For some people, like the Mayor, considering the ways in which fire is a natural part of the cycle of the forest helps to ease the anxiety surrounding it. Bloemers and Roberta Cobb, the PCT caretaker, both participated in community forums on forest ecology and trail maintenance last fall and over the winter. Bloemers organized a trip into the charcoal forest with the local elementary school, to see nature moving forward as a metaphor for their own healing. “We started by asking them to share their own stories of the fire,” Bloemers says. “And then we took them out onto the ground.” In small groups, the students did a treasure hunt to find things like woodpecker holes—the black-backed woodpecker thrives in post-burn forest—and trees that had been burned, but were still alive. Bloemers also filmed work parties on trails that were impacted by the fire; he’d clip a GoPro to a tree or leave one on the ground as he helped to move rocks. On the Angel’s Rest Trail, he reflected on the fact that the trail, which is popular for its views, has those views because of a fire that burned in the early nineties. Bloemers says his goal is to show the benefits of fire—to deliver a message that is both hopeful and shares the hard truths.

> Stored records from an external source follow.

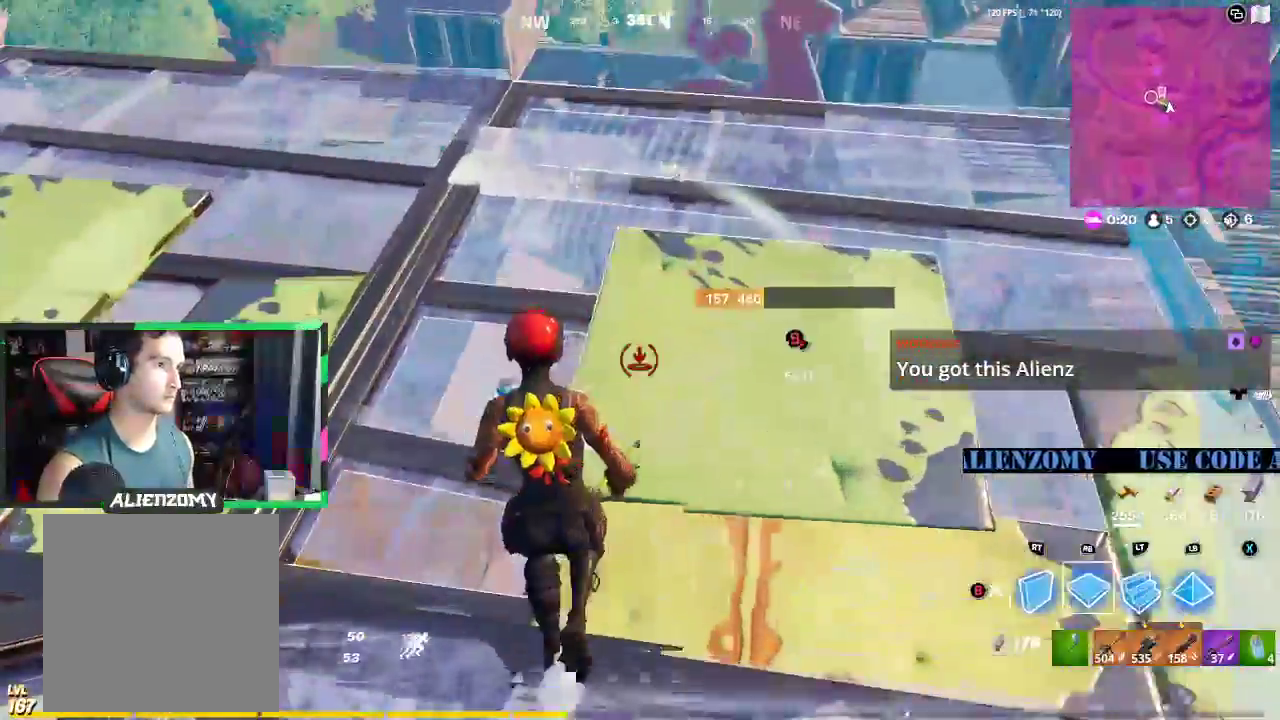
{"buttons": [], "left_stick": "up-left", "right_stick": "center", "events": [[21, "left_stick", "left"], [42, "R1", "up"], [375, "L3", "down"], [375, "left_stick", "up-left"], [500, "L3", "up"]]}
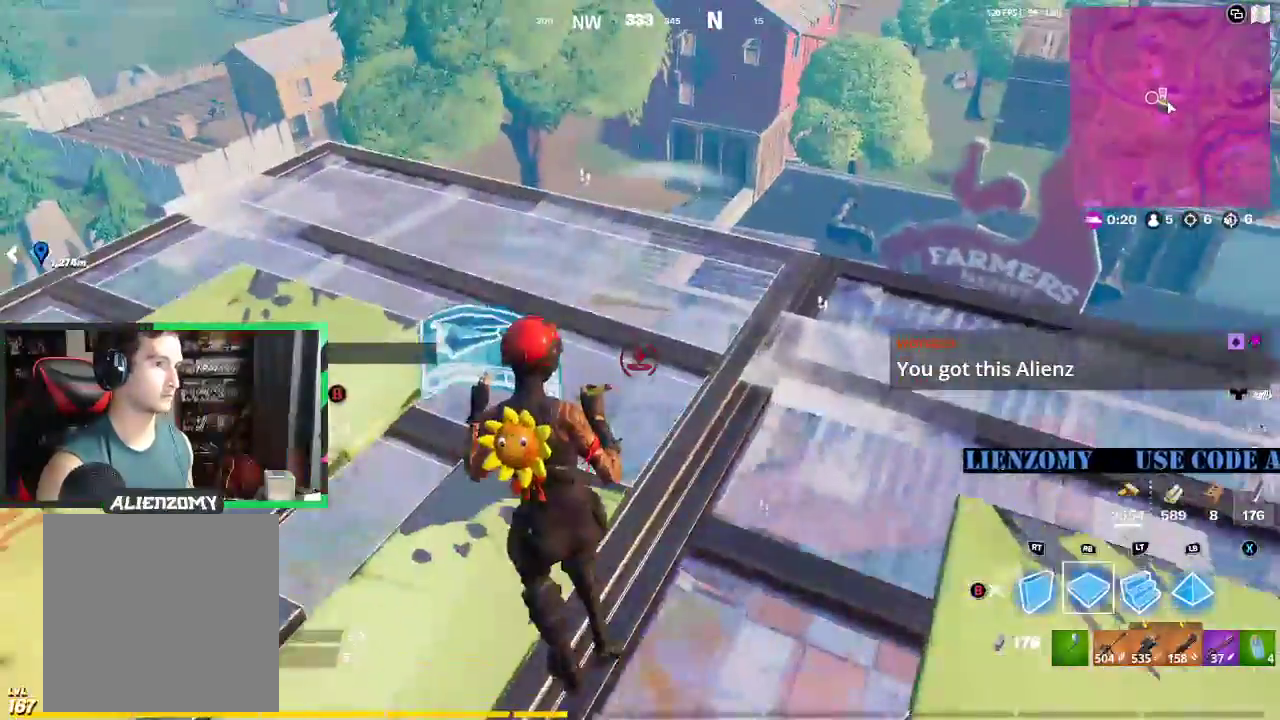
{"buttons": ["R1"], "left_stick": "up", "right_stick": "center", "events": [[21, "left_stick", "up"], [292, "right_stick", "up-right"], [333, "R1", "down"], [375, "right_stick", "center"], [417, "R1", "up"], [500, "R1", "down"]]}
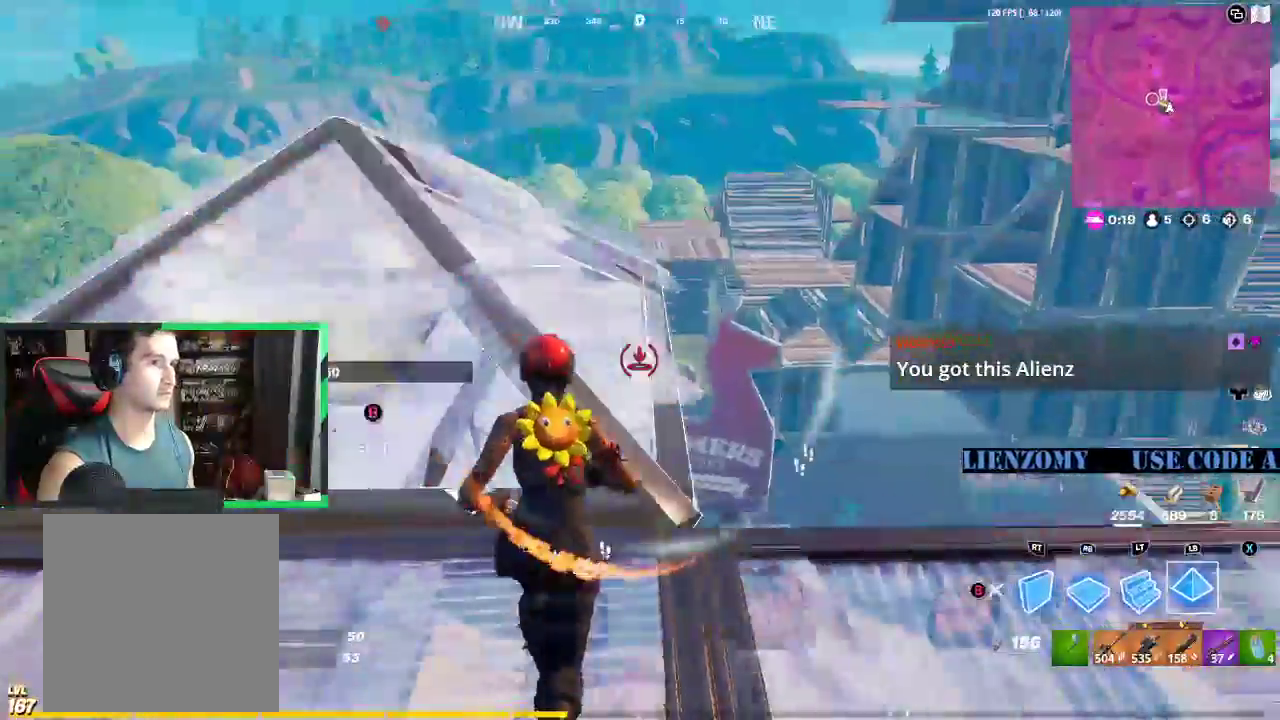
{"buttons": ["R1"], "left_stick": "up-right", "right_stick": "center"}
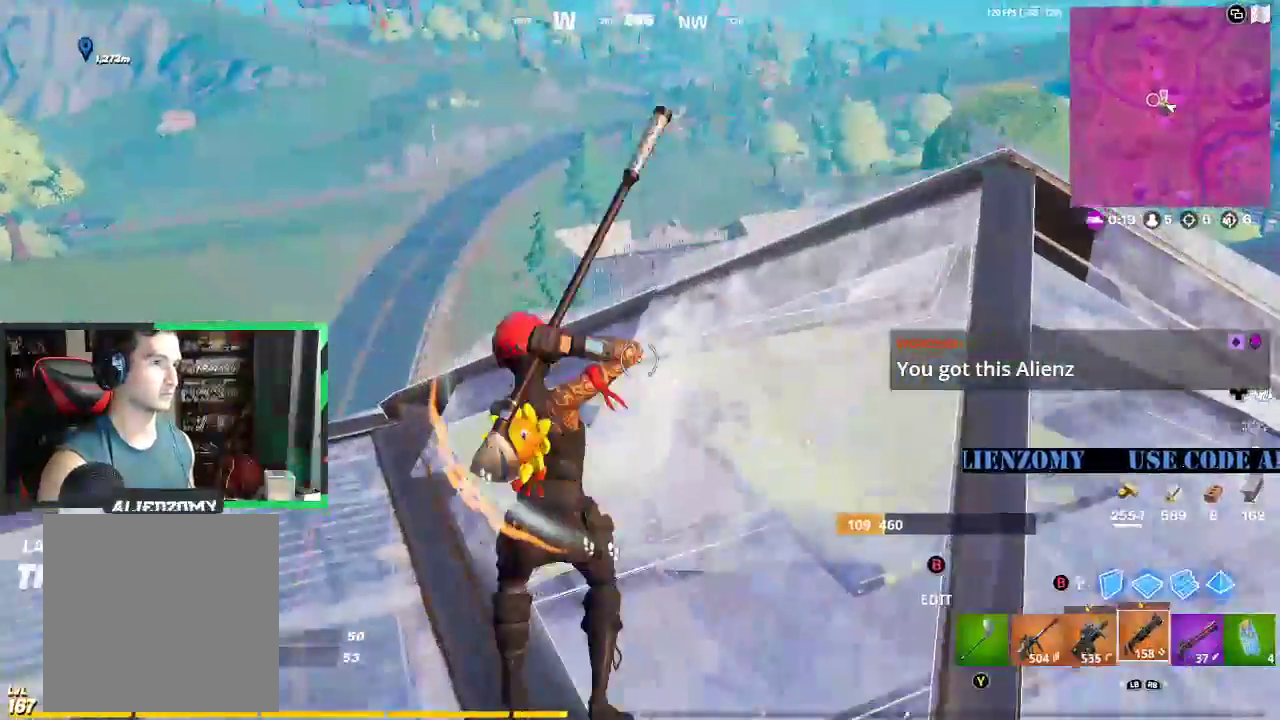
{"buttons": [], "left_stick": "right", "right_stick": "center", "events": [[42, "R1", "up"], [83, "right_stick", "down-left"], [104, "left_stick", "right"], [208, "right_stick", "center"], [417, "right_stick", "left"], [479, "right_stick", "center"]]}
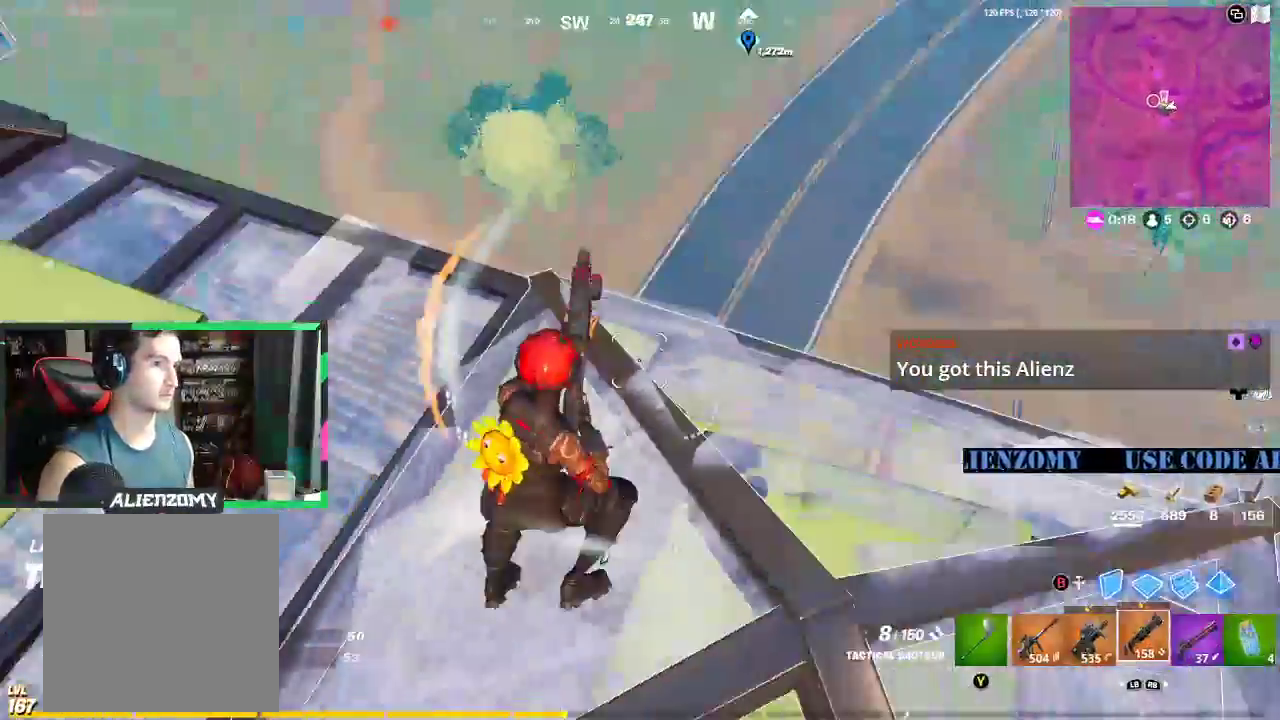
{"buttons": [], "left_stick": "center", "right_stick": "center", "events": [[62, "right_stick", "down-left"], [167, "right_stick", "center"], [229, "left_stick", "up-right"], [312, "right_stick", "down-left"], [375, "left_stick", "center"], [458, "right_stick", "center"]]}
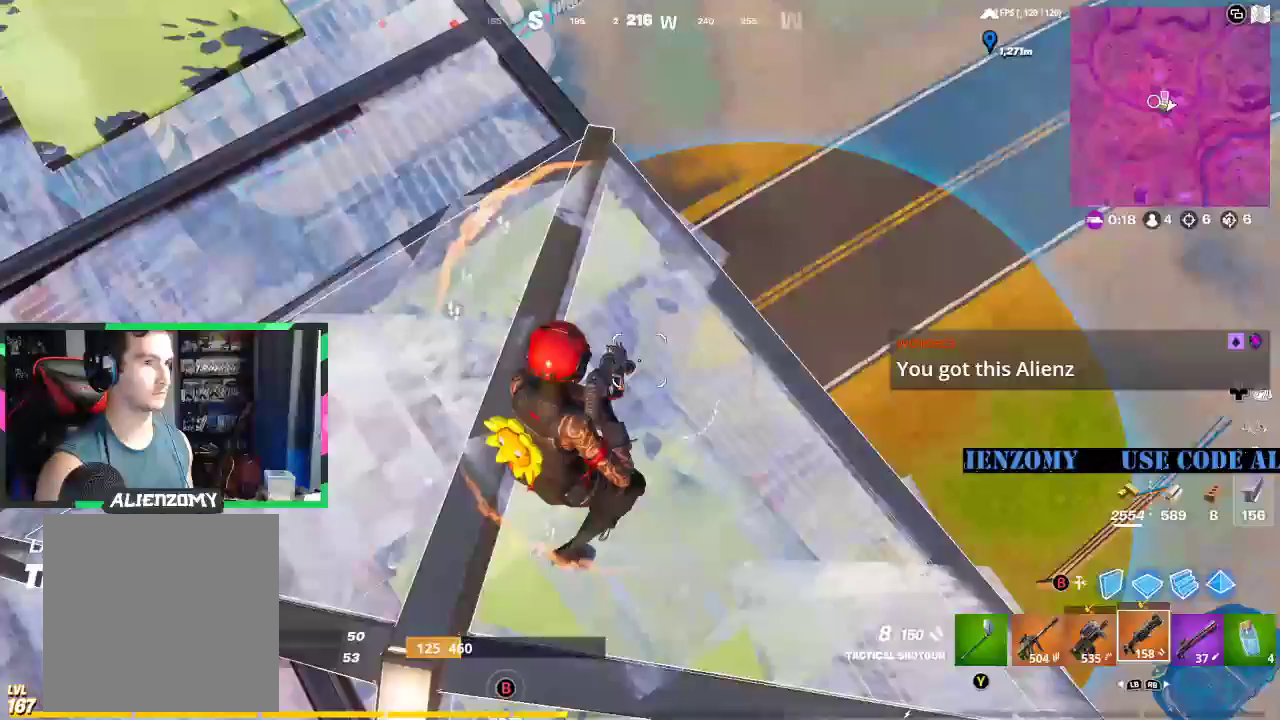
{"buttons": [], "left_stick": "up-right", "right_stick": "center", "events": [[167, "left_stick", "up-right"]]}
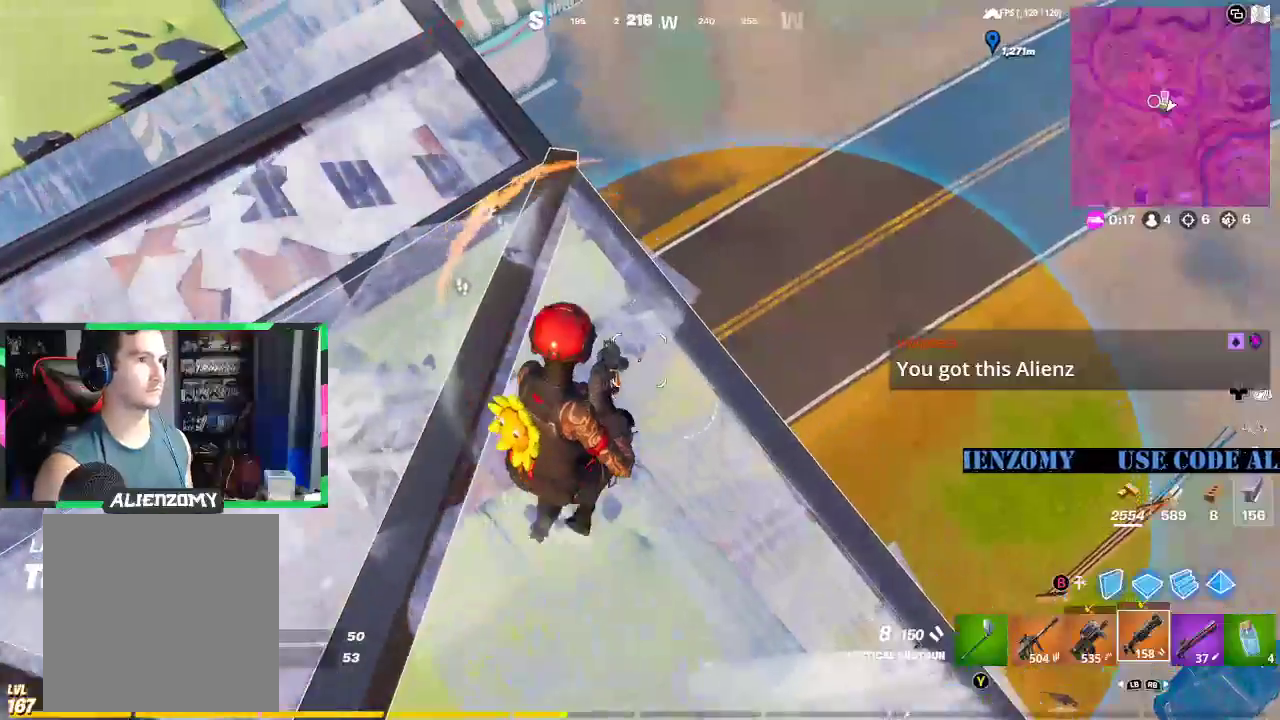
{"buttons": [], "left_stick": "left", "right_stick": "center", "events": [[83, "left_stick", "up-left"], [229, "left_stick", "right"], [396, "left_stick", "left"]]}
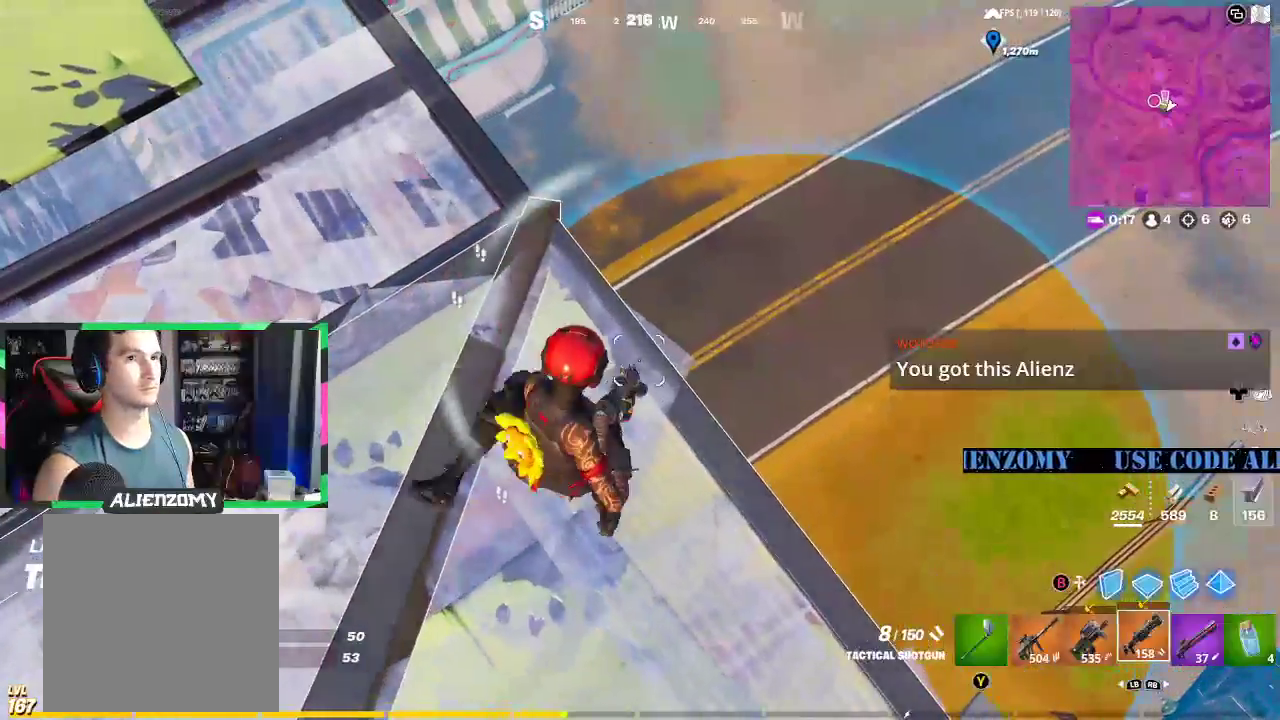
{"buttons": [], "left_stick": "up-right", "right_stick": "center", "events": [[167, "left_stick", "up"], [229, "left_stick", "up-left"], [333, "right_stick", "up-left"], [417, "left_stick", "up-right"], [479, "right_stick", "center"]]}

Back in B.C., Eric Whitehead is studying last year’s burn maps to decide where he’ll pick morel mushrooms this year. Morels are a symbiotic mushroom and their fungus grows underground, like a little net that connects to the rootlet hairs of trees and shrubs. But the fungus produces fruit as a stress reaction, when its host trees are dead or dying—like after a fire, or logging. Whitehead, who grew up on a farm, and picking wild mushrooms, says that it took a few years for the beauty of the post-fire forest to kick in for him. After that, he says, “you’re walking through and you find yourself photographing little things that are just so excited for the raw opportunity to just kind of colonize the space. And then in time you started to really get it—oh yeah, this is part of the program. This isn’t a disaster here. This is part of the cycle.”

Mitch Hicks, the Chief of Enforcement for the Fisheries Enforcement Department of the Columbia River Inter-Tribal Fish Commission, stresses tempering any optimism associated with the Eagle Creek Fire—it was, after all, a human-caused fire that endangered lives and livelihoods. Tribal fishers from the Yakama, Nez Perce, Warm Springs, and Confederated Tribes of the Umatilla were in their high season—several different species of salmon run overlapping—when the fire hit on Labour Day weekend. “There’s positive effects from fire, absolutely, there are benefits,” he says. “But not in this way… There are prescribed ways to have healthy forests that are not harmful to people and don’t victimize people, and don’t victimize the environment, because the environment can be victimized as well.”

On my last full day in Oregon, my family and I hiked along the Herman Creek Trail to the Herman Bridge Trail, which Roberta Cobb had recommended when we were out on the PCT. Will pointed out a slope studded with “volcanic bombs”— lava that had been hurled from a local volcano and cooled into rocks during its descent through the air. Earlier, on the patio at the brewery, I’d marvelled at the stunning exposed cliff faces of Table Mountain: hundreds of years ago, Mayor Cramblett had explained, a massive landslide had cleaved off the mountain, partially damming the river. If I take a long-term view, it’s possible to read the landscape and see evidence of disasters past all around us—both to appreciate the resilience of the forests, rivers, and rocks, and to reorient my anxieties about climate-change-related disasters so that I am focussing less on how they may impact me, and more on the duty of care I owe to mitigate their causes and effects.